As alluded to
previously, I went to see one of Keiji Haino’s gigs this week. I don’t mind a bit of Japanese noise from time to time: besides the visceral fun of the extremes of pitch and loudness it possesses a keen awareness of the subtle intricacies of sound and its effects on the listener. But this performance ended up being extremely tiresome, although not because of the monotony of the sound. The gig began with Haino duetting on drums with Chris Corsano, who kept up his frenetic drumming all through the set while Haino switched to electronic noisemakers, then to electric guitar, then voice, then back to those electronics, then guitar again…
At one point he turned his back to audience and checked his watch, like Micky Dolenz on stage at a shopping mall. He wanted to fill up to the maximum the amount of time he was allotted. The extended guitar and drums duo sputtered through three or four false endings, any of which would have been a perfect conclusion – the shattering climax, the relfective coda – but there was always just one more thing that Haino wanted to add. Twenty more minutes and he was like a teenage boy alone in his garage imagining he’s a guitar hero. It was too much of a… thing.
A friend of mine went to a free improv night a few weeks ago and saw a saxophone guy play a great solo, which went for about fifteen minutes. When he’d finished, the bloke organising the night told him to keep playing, because he had another ten minutes or so in his set. Sax guy relented and played a second solo, which was weaker and anticlimactic. If money was at stake, it would have been an amount too trivial to worry about.

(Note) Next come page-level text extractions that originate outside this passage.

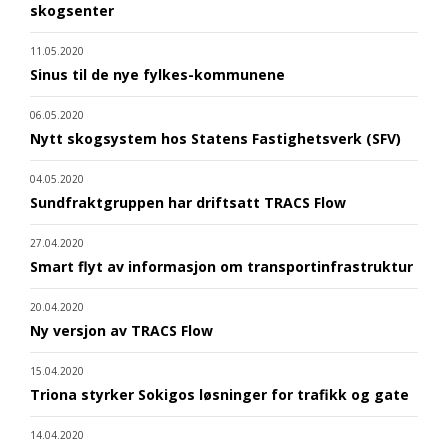
skogsenter
11.05.2020
Sinus til de nye fylkes-kommunene
06.05.2020
Nytt skogsystem hos Statens Fastighetsverk (SFV)
04.05.2020
Sundfraktgruppen har driftsatt TRACS Flow
27.04.2020
Smart flyt av informasjon om transportinfrastruktur
20.04.2020
Ny versjon av TRACS Flow
15.04.2020
Triona styrker Sokigos løsninger for trafikk og gate
14.04.2020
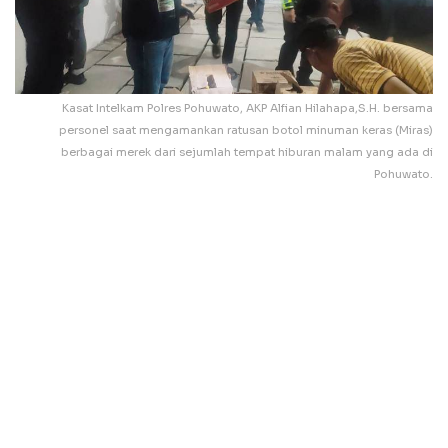
Kasat Intelkam Polres Pohuwato, AKP Alfian Hilahapa,S.H. bersama
personel saat mengamankan ratusan botol minuman keras (Miras)
berbagai merek dari sejumlah tempat hiburan malam yang ada di
Pohuwato.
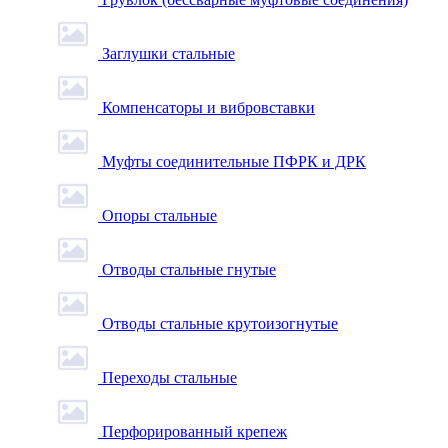
Заглушки стальные
Компенсаторы и вибровставки
Муфты соединительные ПФРК и ДРК
Опоры стальные
Отводы стальные гнутые
Отводы стальные крутоизогнутые
Переходы стальные
Перфорированный крепеж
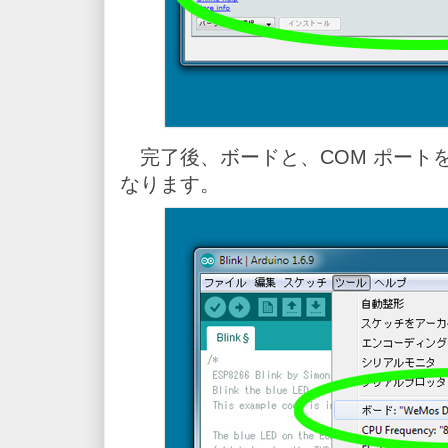
完了後、ボードと、COM ポート
なります。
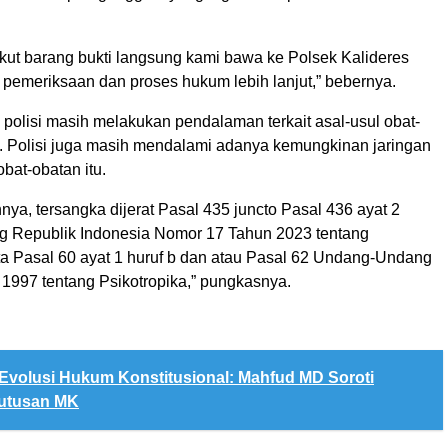
ikut barang bukti langsung kami bawa ke Polsek Kalideres
 pemeriksaan dan proses hukum lebih lanjut,” bebernya.
, polisi masih melakukan pendalaman terkait asal-usul obat-
t. Polisi juga masih mendalami adanya kemungkinan jaringan
obat-obatan itu.
nya, tersangka dijerat Pasal 435 juncto Pasal 436 ayat 2
 Republik Indonesia Nomor 17 Tahun 2023 tentang
ta Pasal 60 ayat 1 huruf b dan atau Pasal 62 Undang-Undang
1997 tentang Psikotropika,” pungkasnya.
Evolusi Hukum Konstitusional: Mahfud MD Soroti
utusan MK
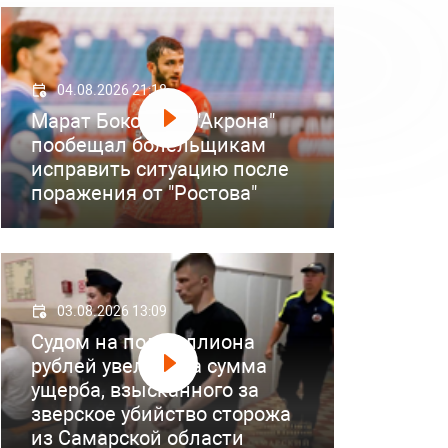
04.08.2026 21:18
Марат Бокоев из "Акрона"
пообещал болельщикам
исправить ситуацию после
поражения от "Ростова"
03.08.2026 13:09
Судом на полмиллиона
рублей увеличена сумма
ущерба, взысканного за
зверское убийство сторожа
из Самарской области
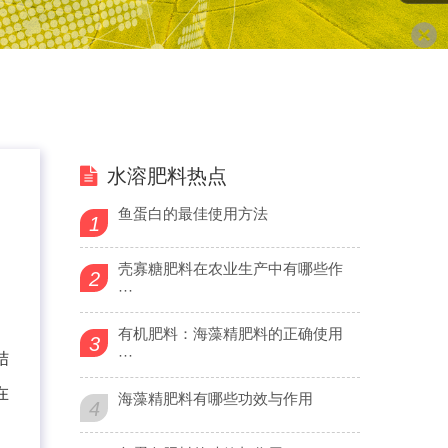
水溶肥料热点
鱼蛋白的最佳使用方法
1
壳寡糖肥料在农业生产中有哪些作
2
···
有机肥料：海藻精肥料的正确使用
3
···
结
在
海藻精肥料有哪些功效与作用
4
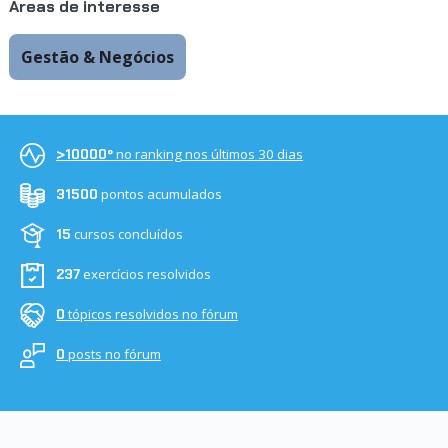
Áreas de interesse
Gestão & Negócios
no ranking nos últimos 30 dias
>10000º
pontos acumulados
31500
cursos concluídos
15
exercícios resolvidos
237
tópicos resolvidos no fórum
0
posts no fórum
0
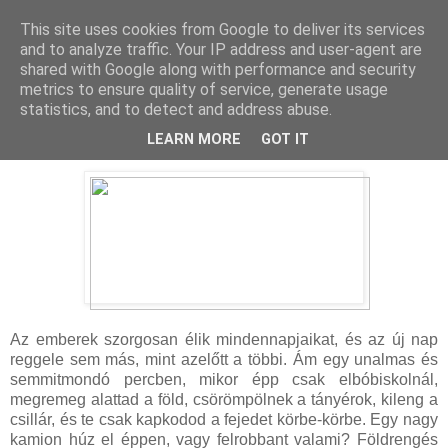
This site uses cookies from Google to deliver its services
and to analyze traffic. Your IP address and user-agent are
shared with Google along with performance and security
metrics to ensure quality of service, generate usage
statistics, and to detect and address abuse.
2023. október 6., péntek
Óriás Szörnyes Filmek - A legjobbak
LEARN MORE
GOT IT
Az emberek szorgosan élik mindennapjaikat, és az új nap
reggele sem más, mint azelőtt a többi. Ám egy unalmas és
semmitmondó percben, mikor épp csak elbóbiskolnál,
megremeg alattad a föld, csörömpölnek a tányérok, kileng a
csillár, és te csak kapkodod a fejedet körbe-körbe. Egy nagy
kamion húz el éppen, vagy felrobbant valami? Földrengés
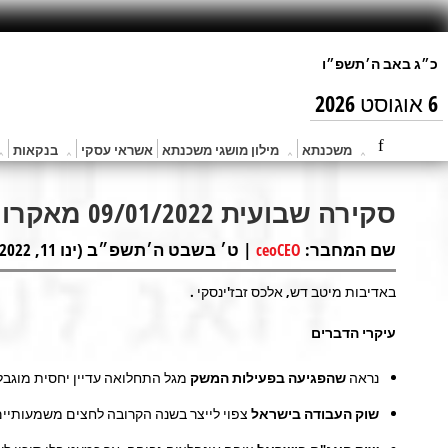
6 אוגוסט 2026
משכנתא
מילון מושגי משכנתא
אשראי עסקי
בנקאות
סקירה שבועית 09/01/2022 מאקרו ושווקים
שם המחבר:
| ט׳ בשבט ה׳תשפ״ב (ינו 11, 2022) |
ceoCEO
באדיבות מיטב דש, אלכס זבז'ינסקי .
עיקרי הדברים
נראה
שהפגיעה בפעילות המשק
מגל התחלואה עדיין יחסית מוגבל
שוק העבודה בישראל
צפוי לייצר בשנה הקרובה לחצים משמעותיים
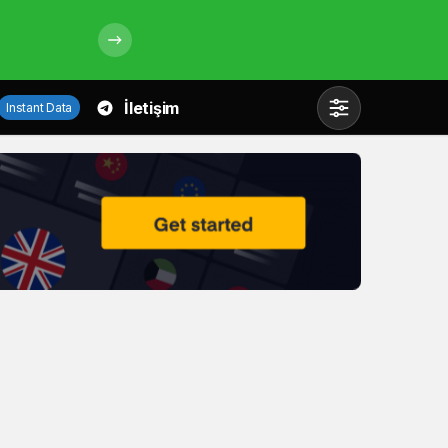
İletişim
Instant Data
Mod
değiştir
Gündüz Modu
Gündüz modunu seçin.
Gece Modu
Gece modunu seçin.
Sistem Modu
Sistem modunu seçin.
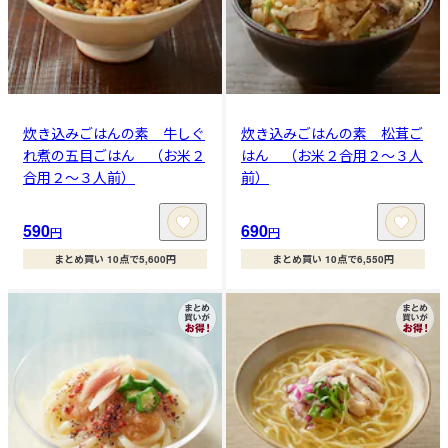
炊き込みごはんの素 牛しぐ
炊き込みごはんの素 松茸ご
れ煮の五目ごはん （お米２
はん （お米２合用２～３人
合用２～３人前）
前）
590
690
円
円
まとめ買い 10点で5,600円
まとめ買い 10点で6,550円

It’s amazing how many musicians have no sense of time, who can make great sounds, put them together beautifully, but have no idea how to construct a framework in which those sounds can best be heard. It’s easy to get lost in the moment while performing, either caught up in the uncanny beauty of your own sounds, or just concentrating on keeping things together from one minute to the next. A lot of people, given an amount of time to play, obsessively fill up every available second.
This is not to say that most musicians play for too long, although this is usually the case. It is to say that not enough musicians question the timeframe in which they play, and demand of themselves or others to play in an appropriate duration outside the expected commercial quantity.
My favourite noise gig was hearing
Masonna play, about ten years ago. It was intense, brutal, anarchic and yet completely focussed, and totally disorientating. I knew it was short, but the immersion in sound (John Cage would call it the
“now-moment”) was sufficient for me not to know if it was 30 minutes or 30 seconds. Someone told me later he played for eight minutes, I think, which seemed substantial given his material, and that if he played much longer someone would likely get hurt.